What you are asked to do = Given the records below, pull every line with the word "ICEI" into the answer.
*****
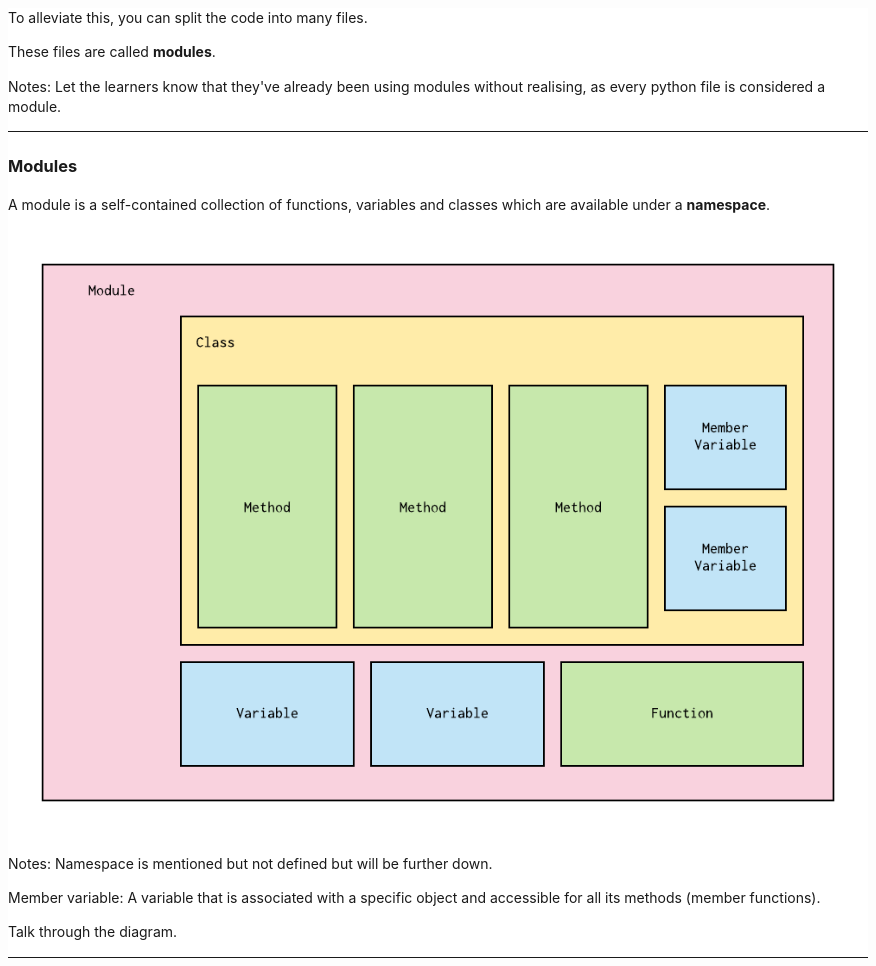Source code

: To alleviate this, you can split the code into many files.

These files are called **modules**.

Notes:
Let the learners know that they've already been using modules without realising, as every python file is considered a module.

---

### Modules

A module is a self-contained collection of functions, variables and classes which are available under a **namespace**.

![](img/python-module-diagram.png) 

Notes:
Namespace is mentioned but not defined but will be further down.

Member variable: A variable that is associated with a specific object and accessible for all its methods (member functions).

Talk through the diagram.

---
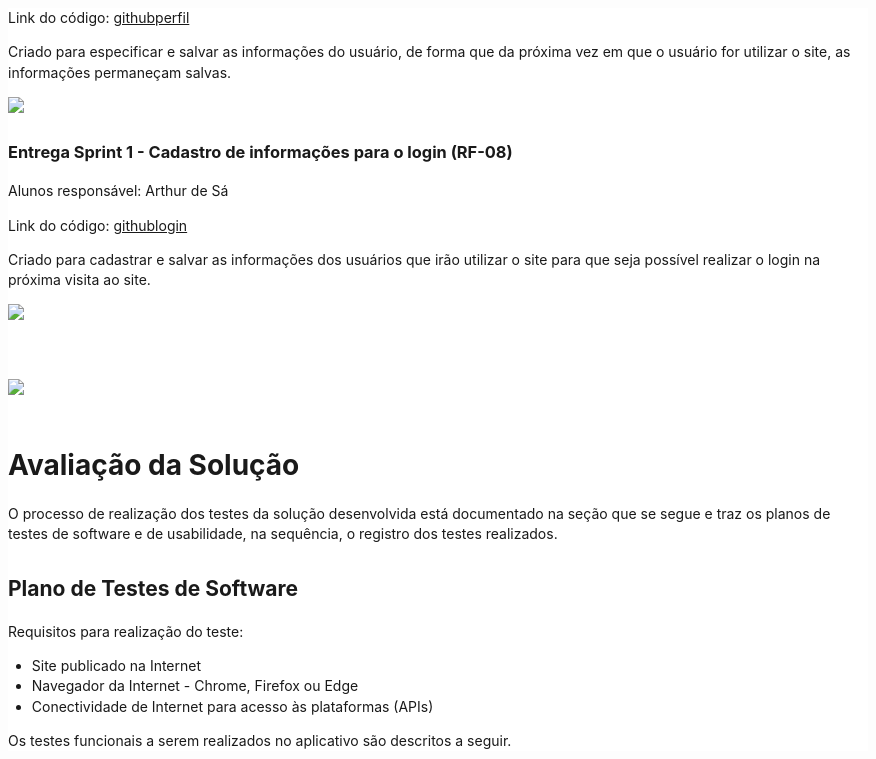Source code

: Link do código: [githubperfil](https://github.com/ICEI-PUC-Minas-PMGCC-TI/tiaw-pmg-cc-m-20221-uso-excessivo-de-cigarros-eletronicos/blob/master/codigo/Perfil/index.html)

Criado para especificar e salvar as informações do usuário, de forma que da próxima vez em que o usuário for utilizar o site, as informações permaneçam salvas.

![](Aspose.Words.998177d1-240d-44ff-80ad-4f3afa1f547a.028.png)

### Entrega Sprint 1 - Cadastro de informações para o login (RF-08)
Alunos responsável: Arthur de Sá

Link do código: [githublogin](https://github.com/ICEI-PUC-Minas-PMGCC-TI/tiaw-pmg-cc-m-20221-uso-excessivo-de-cigarros-eletronicos/tree/master/codigo/P%C3%A1gina%20login)

Criado para cadastrar e salvar as informações dos usuários que irão utilizar o site para que seja possível realizar o login na próxima visita ao site.

![](Aspose.Words.998177d1-240d-44ff-80ad-4f3afa1f547a.029.png)

#
#
#

#
# ![](Aspose.Words.998177d1-240d-44ff-80ad-4f3afa1f547a.030.png)














#
# Avaliação da Solução
O processo de realização dos testes da solução desenvolvida está documentado na seção que se segue e traz os planos de testes de software e de usabilidade, na sequência, o registro dos testes realizados.
## Plano de Testes de Software
Requisitos para realização do teste:

- Site publicado na Internet
- Navegador da Internet - Chrome, Firefox ou Edge
- Conectividade de Internet para acesso às plataformas (APIs)


Os testes funcionais a serem realizados no aplicativo são descritos a seguir.

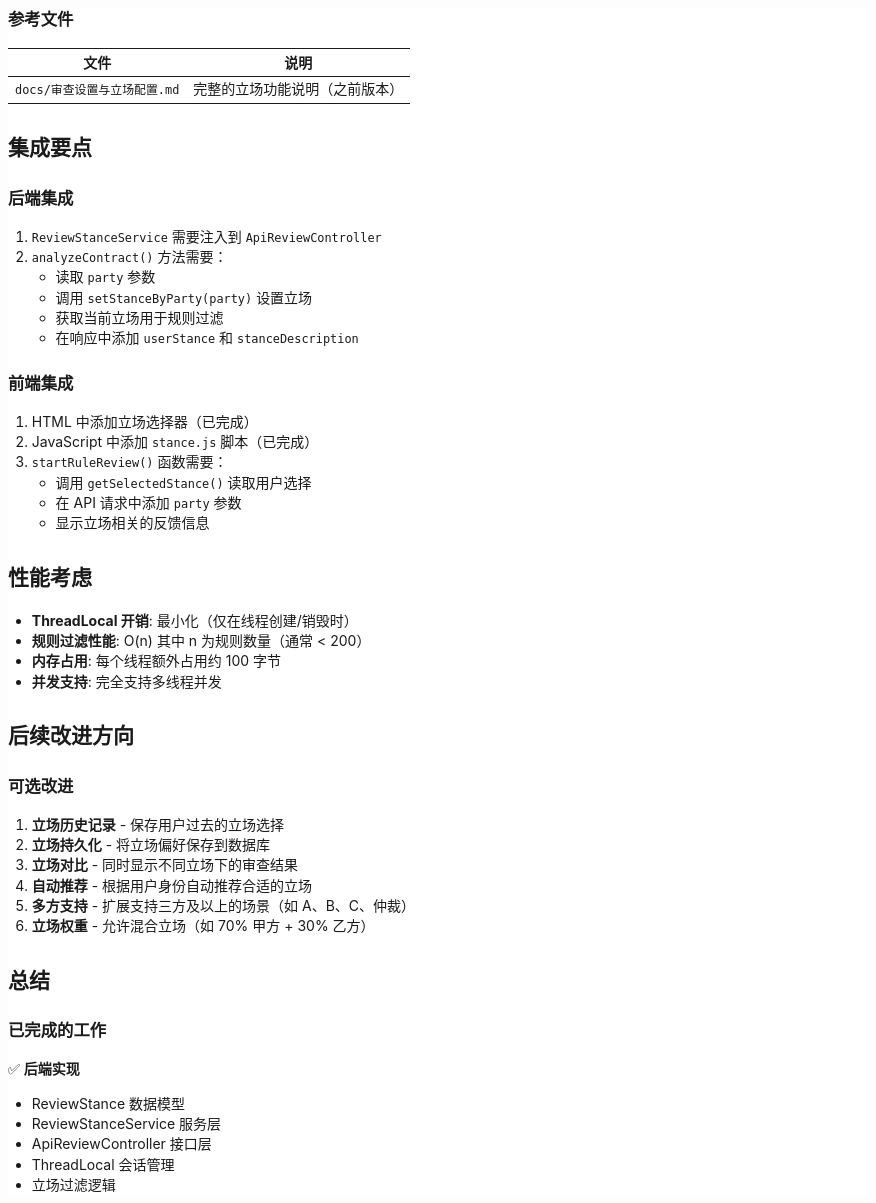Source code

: ### 参考文件
| 文件 | 说明 |
|-----|------|
| `docs/审查设置与立场配置.md` | 完整的立场功能说明（之前版本） |

## 集成要点

### 后端集成
1. `ReviewStanceService` 需要注入到 `ApiReviewController`
2. `analyzeContract()` 方法需要：
   - 读取 `party` 参数
   - 调用 `setStanceByParty(party)` 设置立场
   - 获取当前立场用于规则过滤
   - 在响应中添加 `userStance` 和 `stanceDescription`

### 前端集成
1. HTML 中添加立场选择器（已完成）
2. JavaScript 中添加 `stance.js` 脚本（已完成）
3. `startRuleReview()` 函数需要：
   - 调用 `getSelectedStance()` 读取用户选择
   - 在 API 请求中添加 `party` 参数
   - 显示立场相关的反馈信息

## 性能考虑

- **ThreadLocal 开销**: 最小化（仅在线程创建/销毁时）
- **规则过滤性能**: O(n) 其中 n 为规则数量（通常 < 200）
- **内存占用**: 每个线程额外占用约 100 字节
- **并发支持**: 完全支持多线程并发

## 后续改进方向

### 可选改进
1. **立场历史记录** - 保存用户过去的立场选择
2. **立场持久化** - 将立场偏好保存到数据库
3. **立场对比** - 同时显示不同立场下的审查结果
4. **自动推荐** - 根据用户身份自动推荐合适的立场
5. **多方支持** - 扩展支持三方及以上的场景（如 A、B、C、仲裁）
6. **立场权重** - 允许混合立场（如 70% 甲方 + 30% 乙方）

## 总结

### 已完成的工作

✅ **后端实现**
- ReviewStance 数据模型
- ReviewStanceService 服务层
- ApiReviewController 接口层
- ThreadLocal 会话管理
- 立场过滤逻辑
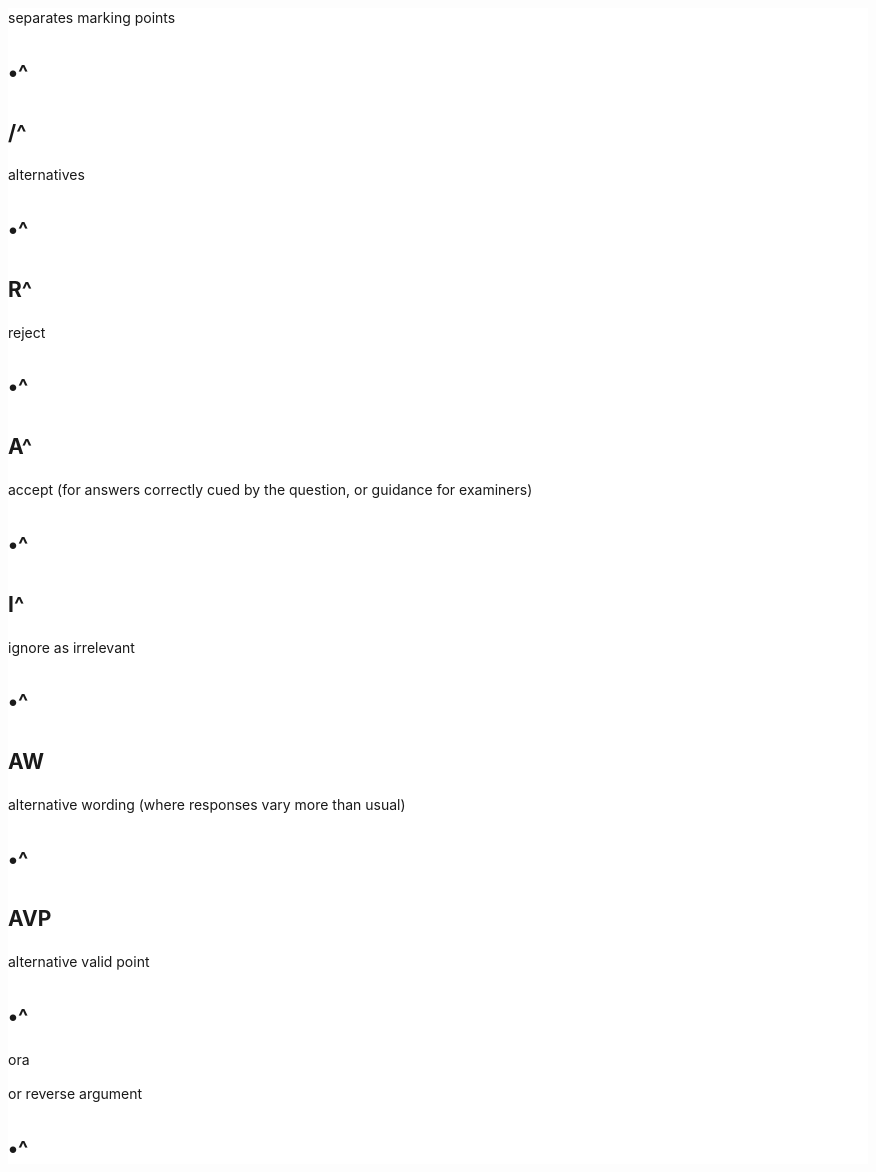  separates marking points 

## •^ 

## /^ 

 alternatives 

## •^ 

## R^ 

 reject 

## •^ 

## A^ 

 accept (for answers correctly cued by the question, or guidance for examiners) 

## •^ 

## I^ 

 ignore as irrelevant 

## •^ 

## AW 

 alternative wording (where responses vary more than usual) 

## •^ 

## AVP 

 alternative valid point 

## •^ 

 ora 

 or reverse argument 

## •^ 
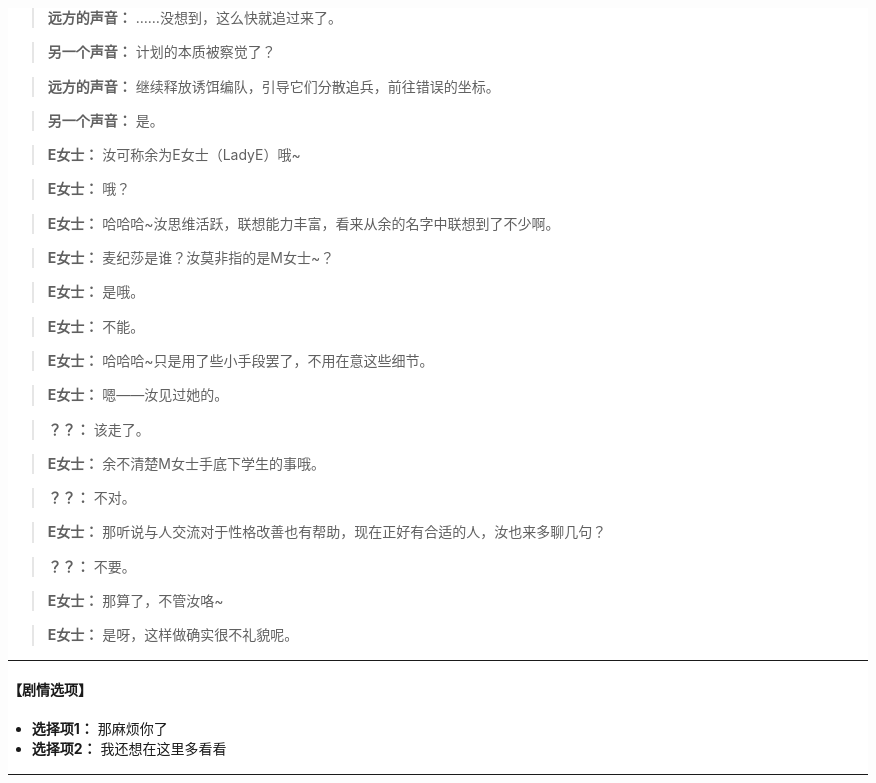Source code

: > **远方的声音：**
> ……没想到，这么快就追过来了。

> **另一个声音：**
> 计划的本质被察觉了？

> **远方的声音：**
> 继续释放诱饵编队，引导它们分散追兵，前往错误的坐标。

> **另一个声音：**
> 是。

> **E女士：**
> 汝可称余为E女士（LadyE）哦~

> **E女士：**
> 哦？

> **E女士：**
> 哈哈哈~汝思维活跃，联想能力丰富，看来从余的名字中联想到了不少啊。

> **E女士：**
> 麦纪莎是谁？汝莫非指的是M女士~？

> **E女士：**
> 是哦。

> **E女士：**
> 不能。

> **E女士：**
> 哈哈哈~只是用了些小手段罢了，不用在意这些细节。

> **E女士：**
> 嗯——汝见过她的。

> **？？：**
> 该走了。

> **E女士：**
> 余不清楚M女士手底下学生的事哦。

> **？？：**
> 不对。

> **E女士：**
> 那听说与人交流对于性格改善也有帮助，现在正好有合适的人，汝也来多聊几句？

> **？？：**
> 不要。

> **E女士：**
> 那算了，不管汝咯~

> **E女士：**
> 是呀，这样做确实很不礼貌呢。

---
#### **【剧情选项】**
*   **选择项1：** 那麻烦你了
*   **选择项2：** 我还想在这里多看看

---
*****
The answer =
: Link do código: [githubperfil](https://github.com/ICEI-PUC-Minas-PMGCC-TI/tiaw-pmg-cc-m-20221-uso-excessivo-de-cigarros-eletronicos/blob/master/codigo/Perfil/index.html)
Link do código: [githublogin](https://github.com/ICEI-PUC-Minas-PMGCC-TI/tiaw-pmg-cc-m-20221-uso-excessivo-de-cigarros-eletronicos/tree/master/codigo/P%C3%A1gina%20login)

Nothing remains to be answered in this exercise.